WORK TO COMPLETE - Below are the entries to work from; restate word for word the portion that opens with the line containing "ring pip: (902, 445)" and closes with the line containing "middle tip: (679, 353)", keeping both.

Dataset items
◆ ◆ ◆ ◆

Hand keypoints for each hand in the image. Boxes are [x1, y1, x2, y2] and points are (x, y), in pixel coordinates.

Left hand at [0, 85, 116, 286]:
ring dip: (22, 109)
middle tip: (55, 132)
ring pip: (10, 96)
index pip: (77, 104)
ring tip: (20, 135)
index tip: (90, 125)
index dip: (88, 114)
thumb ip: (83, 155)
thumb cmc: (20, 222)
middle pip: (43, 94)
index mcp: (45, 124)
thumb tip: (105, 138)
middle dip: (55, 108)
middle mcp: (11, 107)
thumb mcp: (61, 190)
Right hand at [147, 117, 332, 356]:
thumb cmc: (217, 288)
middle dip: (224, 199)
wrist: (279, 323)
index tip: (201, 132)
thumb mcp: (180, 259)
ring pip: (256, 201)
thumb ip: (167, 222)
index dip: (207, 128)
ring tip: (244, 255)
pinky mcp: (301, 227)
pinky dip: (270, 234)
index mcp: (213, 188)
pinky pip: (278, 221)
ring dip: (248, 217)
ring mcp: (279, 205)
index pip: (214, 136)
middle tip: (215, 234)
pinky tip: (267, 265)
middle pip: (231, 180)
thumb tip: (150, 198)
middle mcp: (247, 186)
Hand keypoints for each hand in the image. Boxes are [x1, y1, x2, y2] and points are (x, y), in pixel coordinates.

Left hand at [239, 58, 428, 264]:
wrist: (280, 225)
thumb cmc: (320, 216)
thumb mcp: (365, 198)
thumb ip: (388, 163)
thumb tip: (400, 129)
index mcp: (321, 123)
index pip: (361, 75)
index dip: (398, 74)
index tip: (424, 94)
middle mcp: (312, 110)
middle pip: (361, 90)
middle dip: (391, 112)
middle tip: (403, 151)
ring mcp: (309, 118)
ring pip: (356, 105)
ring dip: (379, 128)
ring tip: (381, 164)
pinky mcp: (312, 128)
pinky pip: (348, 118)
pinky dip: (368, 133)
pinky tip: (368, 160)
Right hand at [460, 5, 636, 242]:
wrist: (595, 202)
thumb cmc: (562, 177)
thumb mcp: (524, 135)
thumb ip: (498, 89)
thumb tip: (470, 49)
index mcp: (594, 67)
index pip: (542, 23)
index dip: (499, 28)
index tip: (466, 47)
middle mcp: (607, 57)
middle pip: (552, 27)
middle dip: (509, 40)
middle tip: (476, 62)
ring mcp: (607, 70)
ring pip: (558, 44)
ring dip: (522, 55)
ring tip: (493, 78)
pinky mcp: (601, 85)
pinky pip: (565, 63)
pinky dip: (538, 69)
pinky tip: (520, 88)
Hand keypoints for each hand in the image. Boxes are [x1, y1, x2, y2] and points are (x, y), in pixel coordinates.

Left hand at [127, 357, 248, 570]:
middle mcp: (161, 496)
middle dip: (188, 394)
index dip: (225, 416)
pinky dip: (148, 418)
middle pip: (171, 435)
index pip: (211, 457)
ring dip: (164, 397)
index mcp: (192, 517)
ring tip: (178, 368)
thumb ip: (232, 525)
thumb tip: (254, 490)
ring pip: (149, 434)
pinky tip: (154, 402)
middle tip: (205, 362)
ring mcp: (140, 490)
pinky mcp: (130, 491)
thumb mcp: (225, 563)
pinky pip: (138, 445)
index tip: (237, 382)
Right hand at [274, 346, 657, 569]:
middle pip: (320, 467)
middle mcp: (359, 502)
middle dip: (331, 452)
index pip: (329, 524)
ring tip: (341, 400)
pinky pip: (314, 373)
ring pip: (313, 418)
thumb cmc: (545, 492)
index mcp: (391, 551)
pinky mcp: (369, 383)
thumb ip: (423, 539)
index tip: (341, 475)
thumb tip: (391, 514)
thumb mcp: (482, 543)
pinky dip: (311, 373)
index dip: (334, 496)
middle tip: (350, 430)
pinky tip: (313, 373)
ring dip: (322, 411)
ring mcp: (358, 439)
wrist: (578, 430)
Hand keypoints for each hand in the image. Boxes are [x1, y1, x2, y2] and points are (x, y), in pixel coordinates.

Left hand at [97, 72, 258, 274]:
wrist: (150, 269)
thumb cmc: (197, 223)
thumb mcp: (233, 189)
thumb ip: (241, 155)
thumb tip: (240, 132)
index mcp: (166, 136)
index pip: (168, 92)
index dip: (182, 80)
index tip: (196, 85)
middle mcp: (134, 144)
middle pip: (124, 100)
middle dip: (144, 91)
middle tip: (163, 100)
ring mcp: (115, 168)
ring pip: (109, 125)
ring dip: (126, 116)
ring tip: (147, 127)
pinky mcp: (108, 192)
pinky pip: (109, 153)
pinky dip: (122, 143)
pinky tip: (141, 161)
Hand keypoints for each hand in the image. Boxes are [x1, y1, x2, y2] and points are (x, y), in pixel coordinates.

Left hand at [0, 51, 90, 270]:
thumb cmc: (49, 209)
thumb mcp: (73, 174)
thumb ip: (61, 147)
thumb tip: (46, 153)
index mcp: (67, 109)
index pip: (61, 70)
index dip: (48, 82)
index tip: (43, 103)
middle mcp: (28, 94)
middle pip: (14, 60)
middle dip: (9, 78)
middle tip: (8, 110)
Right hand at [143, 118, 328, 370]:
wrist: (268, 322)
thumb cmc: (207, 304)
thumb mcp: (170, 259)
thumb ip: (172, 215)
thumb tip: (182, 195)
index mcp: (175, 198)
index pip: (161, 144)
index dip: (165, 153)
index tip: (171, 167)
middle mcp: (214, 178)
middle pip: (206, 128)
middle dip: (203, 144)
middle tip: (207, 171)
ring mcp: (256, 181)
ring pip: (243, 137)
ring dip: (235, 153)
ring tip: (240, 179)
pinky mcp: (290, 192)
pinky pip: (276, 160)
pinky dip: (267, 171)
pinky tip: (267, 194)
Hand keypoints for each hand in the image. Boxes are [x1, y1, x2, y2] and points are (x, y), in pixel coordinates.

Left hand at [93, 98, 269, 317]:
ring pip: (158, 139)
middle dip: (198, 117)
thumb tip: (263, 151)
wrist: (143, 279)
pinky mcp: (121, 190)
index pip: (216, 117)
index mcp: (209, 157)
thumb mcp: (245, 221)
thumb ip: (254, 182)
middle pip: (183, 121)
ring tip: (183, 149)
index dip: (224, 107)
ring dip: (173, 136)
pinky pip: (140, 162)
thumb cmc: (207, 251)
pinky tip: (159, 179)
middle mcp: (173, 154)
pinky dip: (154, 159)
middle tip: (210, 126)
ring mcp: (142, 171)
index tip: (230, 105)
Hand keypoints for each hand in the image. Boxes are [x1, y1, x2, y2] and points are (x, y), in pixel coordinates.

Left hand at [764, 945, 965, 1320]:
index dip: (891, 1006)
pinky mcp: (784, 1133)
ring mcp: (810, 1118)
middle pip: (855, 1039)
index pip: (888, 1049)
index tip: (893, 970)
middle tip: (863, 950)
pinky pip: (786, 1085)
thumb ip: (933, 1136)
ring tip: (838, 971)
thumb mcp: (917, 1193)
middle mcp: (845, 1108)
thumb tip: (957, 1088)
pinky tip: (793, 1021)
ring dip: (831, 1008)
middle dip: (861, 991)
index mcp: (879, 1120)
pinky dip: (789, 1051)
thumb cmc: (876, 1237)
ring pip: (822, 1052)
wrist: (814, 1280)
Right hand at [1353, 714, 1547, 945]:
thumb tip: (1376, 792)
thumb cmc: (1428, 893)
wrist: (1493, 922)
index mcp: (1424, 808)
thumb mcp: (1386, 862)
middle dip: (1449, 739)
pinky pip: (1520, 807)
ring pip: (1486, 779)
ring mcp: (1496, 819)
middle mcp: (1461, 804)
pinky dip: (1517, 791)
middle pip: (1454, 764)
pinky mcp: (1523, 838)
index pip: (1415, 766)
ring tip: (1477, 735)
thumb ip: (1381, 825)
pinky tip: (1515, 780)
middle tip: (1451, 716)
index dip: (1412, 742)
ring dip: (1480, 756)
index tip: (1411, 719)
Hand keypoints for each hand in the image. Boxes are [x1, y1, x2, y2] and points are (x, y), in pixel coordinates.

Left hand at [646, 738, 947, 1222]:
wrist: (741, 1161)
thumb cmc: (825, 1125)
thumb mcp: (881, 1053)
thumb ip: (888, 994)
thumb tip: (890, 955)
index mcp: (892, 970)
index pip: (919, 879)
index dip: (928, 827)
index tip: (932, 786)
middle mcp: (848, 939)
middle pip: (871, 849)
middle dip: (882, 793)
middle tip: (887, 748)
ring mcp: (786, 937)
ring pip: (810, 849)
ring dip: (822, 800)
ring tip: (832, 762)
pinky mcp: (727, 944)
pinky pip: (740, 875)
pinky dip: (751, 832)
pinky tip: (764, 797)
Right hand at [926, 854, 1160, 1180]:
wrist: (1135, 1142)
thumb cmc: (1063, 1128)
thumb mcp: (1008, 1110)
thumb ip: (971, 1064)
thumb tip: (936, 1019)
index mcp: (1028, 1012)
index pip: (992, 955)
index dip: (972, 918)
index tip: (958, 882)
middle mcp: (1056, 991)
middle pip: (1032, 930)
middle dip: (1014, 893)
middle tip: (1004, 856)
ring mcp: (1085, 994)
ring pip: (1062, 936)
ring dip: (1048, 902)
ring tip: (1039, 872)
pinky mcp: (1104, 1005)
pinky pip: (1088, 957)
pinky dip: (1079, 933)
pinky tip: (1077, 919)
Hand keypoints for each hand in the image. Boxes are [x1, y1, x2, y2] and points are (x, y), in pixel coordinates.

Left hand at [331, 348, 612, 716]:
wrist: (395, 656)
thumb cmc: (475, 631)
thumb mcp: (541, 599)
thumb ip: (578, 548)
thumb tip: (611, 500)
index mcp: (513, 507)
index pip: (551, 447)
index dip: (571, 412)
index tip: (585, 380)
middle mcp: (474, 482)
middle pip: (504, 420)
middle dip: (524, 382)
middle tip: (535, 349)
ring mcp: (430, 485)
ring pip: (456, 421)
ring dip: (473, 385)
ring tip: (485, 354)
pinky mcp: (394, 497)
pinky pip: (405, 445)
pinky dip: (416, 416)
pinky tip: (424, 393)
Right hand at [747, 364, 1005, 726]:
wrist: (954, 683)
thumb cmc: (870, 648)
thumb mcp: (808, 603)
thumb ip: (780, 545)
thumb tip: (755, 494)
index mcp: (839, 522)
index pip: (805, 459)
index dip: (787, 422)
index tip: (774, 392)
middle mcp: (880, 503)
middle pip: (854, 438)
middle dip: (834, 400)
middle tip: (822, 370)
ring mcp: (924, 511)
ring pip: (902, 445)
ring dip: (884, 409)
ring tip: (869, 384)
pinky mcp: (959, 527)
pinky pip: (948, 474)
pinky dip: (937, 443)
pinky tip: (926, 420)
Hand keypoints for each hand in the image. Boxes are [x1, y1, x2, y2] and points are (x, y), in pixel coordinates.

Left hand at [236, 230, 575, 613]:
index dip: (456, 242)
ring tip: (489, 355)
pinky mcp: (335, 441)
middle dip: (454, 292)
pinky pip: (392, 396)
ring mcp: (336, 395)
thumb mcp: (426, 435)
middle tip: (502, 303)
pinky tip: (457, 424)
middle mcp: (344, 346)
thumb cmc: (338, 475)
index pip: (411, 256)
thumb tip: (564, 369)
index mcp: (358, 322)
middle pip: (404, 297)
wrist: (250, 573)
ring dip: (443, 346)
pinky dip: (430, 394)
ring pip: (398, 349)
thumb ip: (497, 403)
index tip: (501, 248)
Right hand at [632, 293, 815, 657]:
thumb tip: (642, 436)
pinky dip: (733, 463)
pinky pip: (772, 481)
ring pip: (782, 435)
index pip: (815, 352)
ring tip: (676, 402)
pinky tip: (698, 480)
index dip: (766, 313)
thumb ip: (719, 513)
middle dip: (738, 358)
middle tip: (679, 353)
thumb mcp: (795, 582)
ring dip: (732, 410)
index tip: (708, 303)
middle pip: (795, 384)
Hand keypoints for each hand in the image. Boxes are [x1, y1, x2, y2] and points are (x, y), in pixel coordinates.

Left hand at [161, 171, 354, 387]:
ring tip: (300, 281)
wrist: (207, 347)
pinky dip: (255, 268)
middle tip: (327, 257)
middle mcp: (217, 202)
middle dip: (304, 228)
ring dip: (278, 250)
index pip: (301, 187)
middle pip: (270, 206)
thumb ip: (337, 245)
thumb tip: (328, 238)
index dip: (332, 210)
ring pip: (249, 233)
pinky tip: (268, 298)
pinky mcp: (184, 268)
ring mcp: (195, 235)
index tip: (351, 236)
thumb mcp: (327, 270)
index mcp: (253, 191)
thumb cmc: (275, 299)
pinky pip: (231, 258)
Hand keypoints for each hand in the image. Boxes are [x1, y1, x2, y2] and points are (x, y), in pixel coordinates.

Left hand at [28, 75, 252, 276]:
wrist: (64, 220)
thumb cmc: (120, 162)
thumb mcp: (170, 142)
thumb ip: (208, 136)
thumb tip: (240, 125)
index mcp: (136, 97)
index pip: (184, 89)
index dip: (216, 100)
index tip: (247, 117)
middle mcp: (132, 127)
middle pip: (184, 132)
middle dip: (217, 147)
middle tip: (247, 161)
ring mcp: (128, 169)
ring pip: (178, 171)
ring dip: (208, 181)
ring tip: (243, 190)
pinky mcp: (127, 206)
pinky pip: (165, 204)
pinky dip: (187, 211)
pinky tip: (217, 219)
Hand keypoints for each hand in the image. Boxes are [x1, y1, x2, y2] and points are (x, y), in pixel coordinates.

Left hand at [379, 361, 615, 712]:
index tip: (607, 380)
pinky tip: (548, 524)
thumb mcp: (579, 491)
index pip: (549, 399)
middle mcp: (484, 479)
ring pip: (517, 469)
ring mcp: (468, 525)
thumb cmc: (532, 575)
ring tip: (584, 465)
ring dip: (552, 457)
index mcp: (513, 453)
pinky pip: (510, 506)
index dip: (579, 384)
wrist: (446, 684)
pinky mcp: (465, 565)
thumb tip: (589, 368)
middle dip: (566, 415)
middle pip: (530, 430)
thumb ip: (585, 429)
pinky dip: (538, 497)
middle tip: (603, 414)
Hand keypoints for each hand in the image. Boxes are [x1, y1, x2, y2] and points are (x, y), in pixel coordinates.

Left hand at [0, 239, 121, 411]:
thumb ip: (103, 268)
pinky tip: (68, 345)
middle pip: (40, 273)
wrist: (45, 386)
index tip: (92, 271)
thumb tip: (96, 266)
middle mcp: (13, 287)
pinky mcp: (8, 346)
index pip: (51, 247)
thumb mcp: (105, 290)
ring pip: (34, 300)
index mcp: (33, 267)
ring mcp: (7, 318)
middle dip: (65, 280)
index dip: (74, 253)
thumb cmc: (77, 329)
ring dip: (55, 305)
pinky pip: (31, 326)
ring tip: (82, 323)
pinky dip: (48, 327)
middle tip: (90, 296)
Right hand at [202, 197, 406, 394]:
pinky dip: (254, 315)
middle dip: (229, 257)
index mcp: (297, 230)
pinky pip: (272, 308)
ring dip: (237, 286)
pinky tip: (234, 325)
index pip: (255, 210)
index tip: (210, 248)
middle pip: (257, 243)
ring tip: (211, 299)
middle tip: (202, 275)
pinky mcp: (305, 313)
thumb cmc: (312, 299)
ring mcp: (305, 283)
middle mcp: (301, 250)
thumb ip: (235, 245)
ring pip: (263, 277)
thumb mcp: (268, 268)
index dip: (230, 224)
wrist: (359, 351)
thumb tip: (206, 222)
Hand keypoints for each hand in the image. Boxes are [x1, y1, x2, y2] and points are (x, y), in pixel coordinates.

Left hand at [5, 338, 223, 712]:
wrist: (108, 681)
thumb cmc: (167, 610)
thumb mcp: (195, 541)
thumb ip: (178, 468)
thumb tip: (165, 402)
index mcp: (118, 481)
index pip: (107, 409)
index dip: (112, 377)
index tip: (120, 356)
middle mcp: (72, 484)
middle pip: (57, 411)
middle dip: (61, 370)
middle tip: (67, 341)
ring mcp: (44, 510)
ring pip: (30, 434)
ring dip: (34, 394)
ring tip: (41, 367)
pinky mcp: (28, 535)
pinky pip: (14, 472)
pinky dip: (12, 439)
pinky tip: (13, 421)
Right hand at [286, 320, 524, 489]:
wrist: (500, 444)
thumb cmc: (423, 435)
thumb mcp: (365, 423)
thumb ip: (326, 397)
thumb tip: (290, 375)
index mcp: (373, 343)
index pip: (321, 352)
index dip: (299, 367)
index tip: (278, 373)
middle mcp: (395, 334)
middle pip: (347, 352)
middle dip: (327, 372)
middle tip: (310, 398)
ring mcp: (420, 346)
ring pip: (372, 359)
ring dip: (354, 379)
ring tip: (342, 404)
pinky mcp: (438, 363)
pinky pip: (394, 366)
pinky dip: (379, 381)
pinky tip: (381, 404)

◆ ◆ ◆ ◆

ANSWER SPACE -
ring pip: (902, 445)
ring dip: (884, 409)
ring tip: (869, 384)
pinky mcp: (959, 527)
pinky pip: (948, 474)
pinky dip: (937, 443)
pinky tip: (926, 420)
Hand keypoints for each hand in the image. Boxes are [x1, y1, x2, y2] and points are (x, y), in pixel coordinates.

Left hand at [236, 230, 575, 613]:
index dip: (456, 242)
ring tip: (489, 355)
pinky mcp: (335, 441)
middle dip: (454, 292)
pinky pip: (392, 396)
ring mcp: (336, 395)
thumb mcp: (426, 435)
middle tip: (502, 303)
pinky tip: (457, 424)
middle mcp: (344, 346)
thumb cmc: (338, 475)
index pip: (411, 256)
thumb tip: (564, 369)
index mcp: (358, 322)
middle pip: (404, 297)
wrist: (250, 573)
ring dip: (443, 346)
pinky dip: (430, 394)
ring pip: (398, 349)
thumb ip: (497, 403)
index tip: (501, 248)
Right hand at [632, 293, 815, 657]:
thumb tip: (642, 436)
pinky dip: (733, 463)
pinky pip: (772, 481)
ring pip: (782, 435)
index pip: (815, 352)
ring tip: (676, 402)
pinky tip: (698, 480)
index dip: (766, 313)
thumb ip: (719, 513)
middle dip: (738, 358)
middle tip: (679, 353)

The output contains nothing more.